■ **EXERCISE PROMPT**
Put the lines of the entries below into a Markdown table with the columns Row and Line, numbering each line and skipping blank ones. Leave out the pictures.

■ **INFORMATION SHOWN**
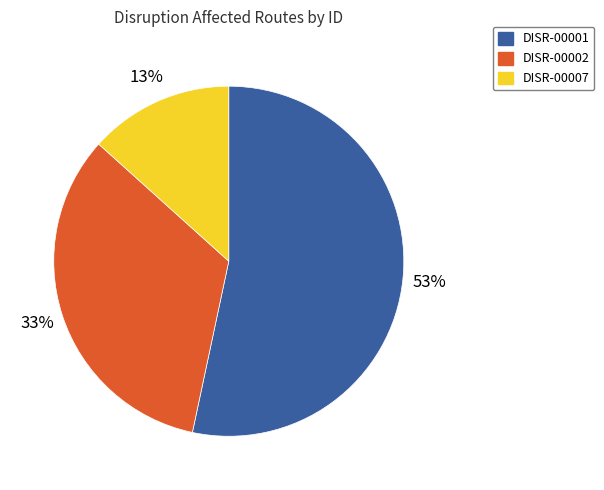

Is it true that DISR-00002 is 20% of the pie?

False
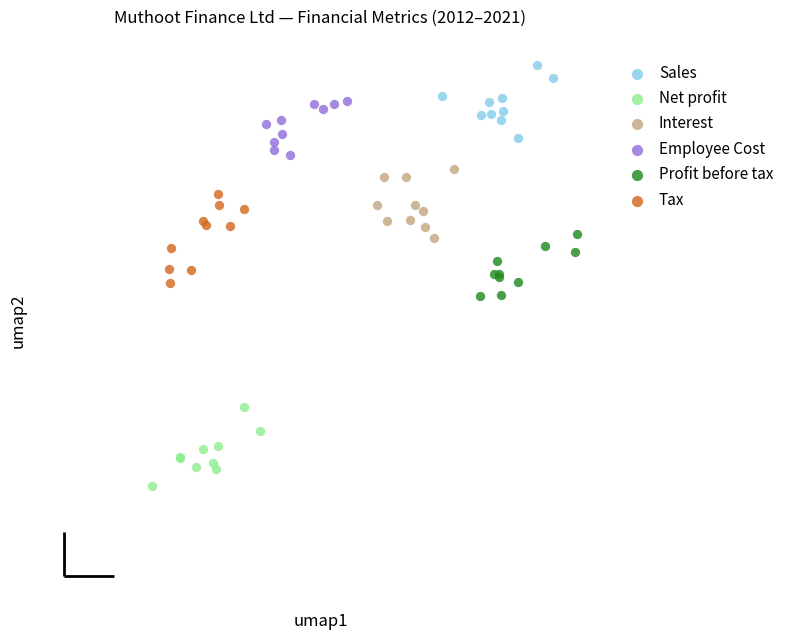

What are all the series names shown in the legend?

Sales, Net profit, Interest, Employee Cost, Profit before tax, Tax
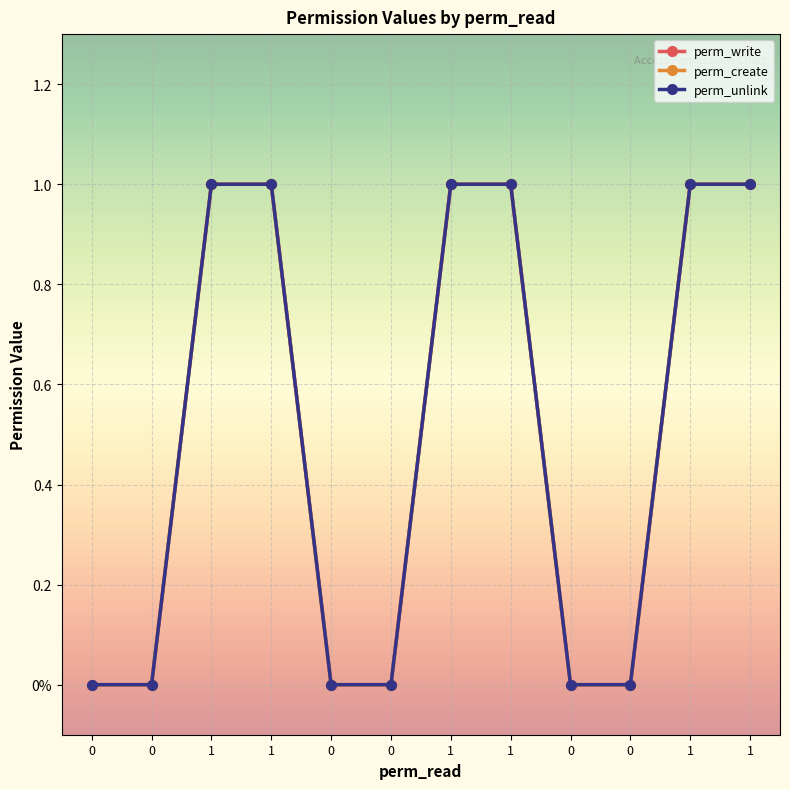

What is the value of the perm_write point at the 8th from the left?

1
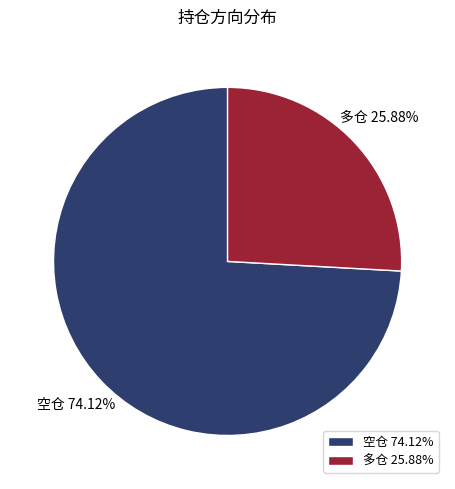

How many segments does this pie chart have?

2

■ **RESPONSE AREA**
| Row | Line |
|---|---|
| 1 | Is it true that DISR-00002 is 20% of the pie? |
| 2 | False |
| 3 | What are all the series names shown in the legend? |
| 4 | Sales, Net profit, Interest, Employee Cost, Profit before tax, Tax |
| 5 | What is the value of the perm_write point at the 8th from the left? |
| 6 | 1 |
| 7 | How many segments does this pie chart have? |
| 8 | 2 |